今日は、映画を観てきた。<中島みゆきLIVE「歌旅劇場版」>という映画だ。2007年に行われたライブの映像だが、2007年に私は彼女のライブを実際に体験している。あれから5年ほどの月日が経ったこともあるのだろうが、新たな発見・新たな感動があった。 金山の市民会館で観た2007年のライブはとてもよかったのだが、ステージは遠目にしか見えなかった。だから今回の映画で中島みゆきさんをはじめ演奏者のプレイや表情が間近に映し出されているのを見ることで追体験できたことも多い。 そして、何よりそのライブの時には感じなかった新たな気持ちの動きを自分のなかに発見できたのは面白かった。その時にはそれほどいいと思っていなかった曲が、今聴いてみると心揺さぶられる一曲であったりとか。たとえば、『命の別名』という曲があるが、これが今の私にとっては心を強く打たれる作品となっている。

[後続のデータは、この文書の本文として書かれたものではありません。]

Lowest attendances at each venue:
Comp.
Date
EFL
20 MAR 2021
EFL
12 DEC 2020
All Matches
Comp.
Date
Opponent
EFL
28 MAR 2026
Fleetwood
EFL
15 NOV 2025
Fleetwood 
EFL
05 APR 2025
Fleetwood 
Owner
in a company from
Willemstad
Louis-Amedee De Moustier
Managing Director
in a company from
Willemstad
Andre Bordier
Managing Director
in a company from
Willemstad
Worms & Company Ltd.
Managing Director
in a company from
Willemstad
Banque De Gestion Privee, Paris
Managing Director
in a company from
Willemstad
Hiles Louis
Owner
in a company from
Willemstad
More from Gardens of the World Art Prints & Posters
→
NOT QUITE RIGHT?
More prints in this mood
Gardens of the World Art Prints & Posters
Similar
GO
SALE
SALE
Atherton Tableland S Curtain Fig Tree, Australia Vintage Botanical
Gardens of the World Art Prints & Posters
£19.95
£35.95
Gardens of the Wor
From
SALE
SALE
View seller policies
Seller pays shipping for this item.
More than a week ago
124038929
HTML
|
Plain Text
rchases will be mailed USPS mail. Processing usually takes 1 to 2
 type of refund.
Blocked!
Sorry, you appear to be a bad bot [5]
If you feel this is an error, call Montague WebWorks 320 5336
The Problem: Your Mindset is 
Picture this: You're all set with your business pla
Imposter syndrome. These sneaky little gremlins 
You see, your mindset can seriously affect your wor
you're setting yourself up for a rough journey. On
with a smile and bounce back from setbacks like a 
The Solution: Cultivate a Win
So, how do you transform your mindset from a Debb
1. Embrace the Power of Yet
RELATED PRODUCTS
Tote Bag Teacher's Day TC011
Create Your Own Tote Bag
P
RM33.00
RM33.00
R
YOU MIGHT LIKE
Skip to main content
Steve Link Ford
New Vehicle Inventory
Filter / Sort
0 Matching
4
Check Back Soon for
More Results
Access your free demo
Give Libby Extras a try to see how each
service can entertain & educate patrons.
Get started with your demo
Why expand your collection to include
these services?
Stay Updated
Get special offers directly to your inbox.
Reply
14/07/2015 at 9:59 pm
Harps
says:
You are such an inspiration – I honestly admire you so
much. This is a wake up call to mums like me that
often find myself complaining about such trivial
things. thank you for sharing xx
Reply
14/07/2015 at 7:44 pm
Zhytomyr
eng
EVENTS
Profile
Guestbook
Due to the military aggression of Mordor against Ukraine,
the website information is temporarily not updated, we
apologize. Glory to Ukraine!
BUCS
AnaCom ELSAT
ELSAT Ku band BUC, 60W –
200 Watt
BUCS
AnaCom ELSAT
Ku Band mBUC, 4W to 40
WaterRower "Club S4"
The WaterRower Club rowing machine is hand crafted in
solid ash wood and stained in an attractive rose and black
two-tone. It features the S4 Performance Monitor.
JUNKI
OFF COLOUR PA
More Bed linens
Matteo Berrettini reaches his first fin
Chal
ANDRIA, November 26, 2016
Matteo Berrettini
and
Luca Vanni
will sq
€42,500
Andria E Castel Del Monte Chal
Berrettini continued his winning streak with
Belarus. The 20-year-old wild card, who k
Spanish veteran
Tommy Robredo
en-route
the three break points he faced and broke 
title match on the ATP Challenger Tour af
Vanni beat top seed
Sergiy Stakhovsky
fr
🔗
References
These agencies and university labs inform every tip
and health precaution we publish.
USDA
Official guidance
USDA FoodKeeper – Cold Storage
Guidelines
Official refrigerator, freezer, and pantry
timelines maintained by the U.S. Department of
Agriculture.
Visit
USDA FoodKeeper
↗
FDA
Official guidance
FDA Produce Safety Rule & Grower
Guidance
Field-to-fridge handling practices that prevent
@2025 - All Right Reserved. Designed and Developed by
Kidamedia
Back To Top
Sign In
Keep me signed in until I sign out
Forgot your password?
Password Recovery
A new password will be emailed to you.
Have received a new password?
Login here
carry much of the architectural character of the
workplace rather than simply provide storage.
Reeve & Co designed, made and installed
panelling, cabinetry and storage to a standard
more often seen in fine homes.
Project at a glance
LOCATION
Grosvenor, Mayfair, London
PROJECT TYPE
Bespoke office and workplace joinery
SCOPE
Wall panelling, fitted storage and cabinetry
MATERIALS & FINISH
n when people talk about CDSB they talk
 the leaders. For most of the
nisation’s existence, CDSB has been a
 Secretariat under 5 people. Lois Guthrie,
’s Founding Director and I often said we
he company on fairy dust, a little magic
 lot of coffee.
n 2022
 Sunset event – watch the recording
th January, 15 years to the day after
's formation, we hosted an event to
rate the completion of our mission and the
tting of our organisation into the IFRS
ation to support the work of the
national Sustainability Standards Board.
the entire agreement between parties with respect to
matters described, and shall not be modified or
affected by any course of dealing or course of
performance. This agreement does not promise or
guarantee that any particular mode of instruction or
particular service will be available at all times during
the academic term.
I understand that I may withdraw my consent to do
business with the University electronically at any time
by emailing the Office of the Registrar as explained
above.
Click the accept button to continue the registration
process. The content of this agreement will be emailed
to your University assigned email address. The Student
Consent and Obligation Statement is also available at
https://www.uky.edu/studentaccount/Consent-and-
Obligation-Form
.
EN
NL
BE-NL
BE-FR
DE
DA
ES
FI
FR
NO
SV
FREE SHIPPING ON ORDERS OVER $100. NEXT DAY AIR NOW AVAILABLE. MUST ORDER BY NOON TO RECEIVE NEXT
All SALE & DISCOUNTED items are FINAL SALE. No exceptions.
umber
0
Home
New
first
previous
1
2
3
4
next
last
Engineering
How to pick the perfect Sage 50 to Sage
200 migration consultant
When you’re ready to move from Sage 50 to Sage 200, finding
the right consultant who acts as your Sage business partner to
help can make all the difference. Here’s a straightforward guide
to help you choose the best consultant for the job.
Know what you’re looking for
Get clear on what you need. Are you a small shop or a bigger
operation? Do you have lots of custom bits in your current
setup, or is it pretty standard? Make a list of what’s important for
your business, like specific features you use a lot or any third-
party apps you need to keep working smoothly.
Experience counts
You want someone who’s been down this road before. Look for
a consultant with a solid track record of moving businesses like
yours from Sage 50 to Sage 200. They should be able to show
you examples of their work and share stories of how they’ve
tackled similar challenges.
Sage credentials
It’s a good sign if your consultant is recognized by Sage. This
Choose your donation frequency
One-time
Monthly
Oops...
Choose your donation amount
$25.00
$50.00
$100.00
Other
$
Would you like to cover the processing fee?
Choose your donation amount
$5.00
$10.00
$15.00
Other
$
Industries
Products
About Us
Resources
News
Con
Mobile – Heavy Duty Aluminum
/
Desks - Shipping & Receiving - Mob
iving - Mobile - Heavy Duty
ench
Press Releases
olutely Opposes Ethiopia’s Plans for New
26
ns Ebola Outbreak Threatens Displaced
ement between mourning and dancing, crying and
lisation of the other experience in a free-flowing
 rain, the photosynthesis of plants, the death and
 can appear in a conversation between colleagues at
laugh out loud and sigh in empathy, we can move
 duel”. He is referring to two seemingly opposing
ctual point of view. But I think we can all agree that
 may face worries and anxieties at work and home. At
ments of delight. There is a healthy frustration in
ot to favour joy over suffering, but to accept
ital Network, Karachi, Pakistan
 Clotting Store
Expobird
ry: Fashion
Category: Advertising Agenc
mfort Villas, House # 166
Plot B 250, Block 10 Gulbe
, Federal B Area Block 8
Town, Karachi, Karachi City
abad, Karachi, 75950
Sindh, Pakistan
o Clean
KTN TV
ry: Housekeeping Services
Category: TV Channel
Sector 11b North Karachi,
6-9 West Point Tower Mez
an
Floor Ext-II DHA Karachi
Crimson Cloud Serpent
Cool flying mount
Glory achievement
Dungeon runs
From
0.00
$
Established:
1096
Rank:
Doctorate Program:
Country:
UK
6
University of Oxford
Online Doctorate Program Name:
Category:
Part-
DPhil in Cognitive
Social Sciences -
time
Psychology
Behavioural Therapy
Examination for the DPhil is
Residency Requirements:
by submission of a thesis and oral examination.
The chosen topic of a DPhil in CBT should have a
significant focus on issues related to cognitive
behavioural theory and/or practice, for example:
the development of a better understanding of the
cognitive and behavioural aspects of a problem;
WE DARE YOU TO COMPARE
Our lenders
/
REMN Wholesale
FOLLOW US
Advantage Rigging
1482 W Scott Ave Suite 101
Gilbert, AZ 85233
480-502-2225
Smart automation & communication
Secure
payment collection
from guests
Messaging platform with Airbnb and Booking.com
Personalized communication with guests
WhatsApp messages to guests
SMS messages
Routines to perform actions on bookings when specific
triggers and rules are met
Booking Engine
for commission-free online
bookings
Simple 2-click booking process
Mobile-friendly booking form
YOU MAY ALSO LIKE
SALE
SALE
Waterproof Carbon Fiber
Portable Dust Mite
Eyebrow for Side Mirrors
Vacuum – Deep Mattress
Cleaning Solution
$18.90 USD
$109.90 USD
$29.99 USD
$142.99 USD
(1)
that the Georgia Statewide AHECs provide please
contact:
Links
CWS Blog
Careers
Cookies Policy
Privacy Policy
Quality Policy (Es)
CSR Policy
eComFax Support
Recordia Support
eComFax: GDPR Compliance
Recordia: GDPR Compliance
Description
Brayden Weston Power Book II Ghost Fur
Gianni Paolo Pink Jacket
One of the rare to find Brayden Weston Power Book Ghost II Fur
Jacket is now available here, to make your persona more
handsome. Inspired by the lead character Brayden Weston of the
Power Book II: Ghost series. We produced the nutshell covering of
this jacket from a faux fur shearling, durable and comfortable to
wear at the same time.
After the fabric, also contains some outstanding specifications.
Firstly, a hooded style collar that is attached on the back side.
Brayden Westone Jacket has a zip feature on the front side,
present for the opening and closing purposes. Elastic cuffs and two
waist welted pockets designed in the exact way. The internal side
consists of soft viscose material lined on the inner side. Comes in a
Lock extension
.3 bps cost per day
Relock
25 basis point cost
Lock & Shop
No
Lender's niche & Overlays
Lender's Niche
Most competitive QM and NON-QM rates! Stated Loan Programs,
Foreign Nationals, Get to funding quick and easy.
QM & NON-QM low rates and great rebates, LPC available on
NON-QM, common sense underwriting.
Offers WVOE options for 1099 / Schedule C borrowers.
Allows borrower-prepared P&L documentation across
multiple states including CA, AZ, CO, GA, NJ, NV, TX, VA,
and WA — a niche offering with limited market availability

何かの足しにもなれずに生きて 何にもなれずに消えていく 僕がいることを喜ぶ人がどこかにいてほしい 石よ 樹よ 水よ ささやかな者たちよ 僕と生きてくれ 繰り返す哀しみを照らす灯をかざせ 君にも僕にも すべての人にも 命に付く名前を「心」と呼ぶ 名もなき君にも 名もなき僕にも (中島みゆき『命の別名』より抜粋)
同じ曲を聴いてもその時その時で感じ方は変わってくるものだが、この曲にしてもこれから聴くごとに私自身の受け止め方も微妙に変化していくのだろうと思う。一人のソングライターが創り出した作品が、あらゆる場所でいろいろな人たちに聴かれ、様々な受け止め方がなされている。音楽に限らず表現活動の面白さのひとつがそこにあるね。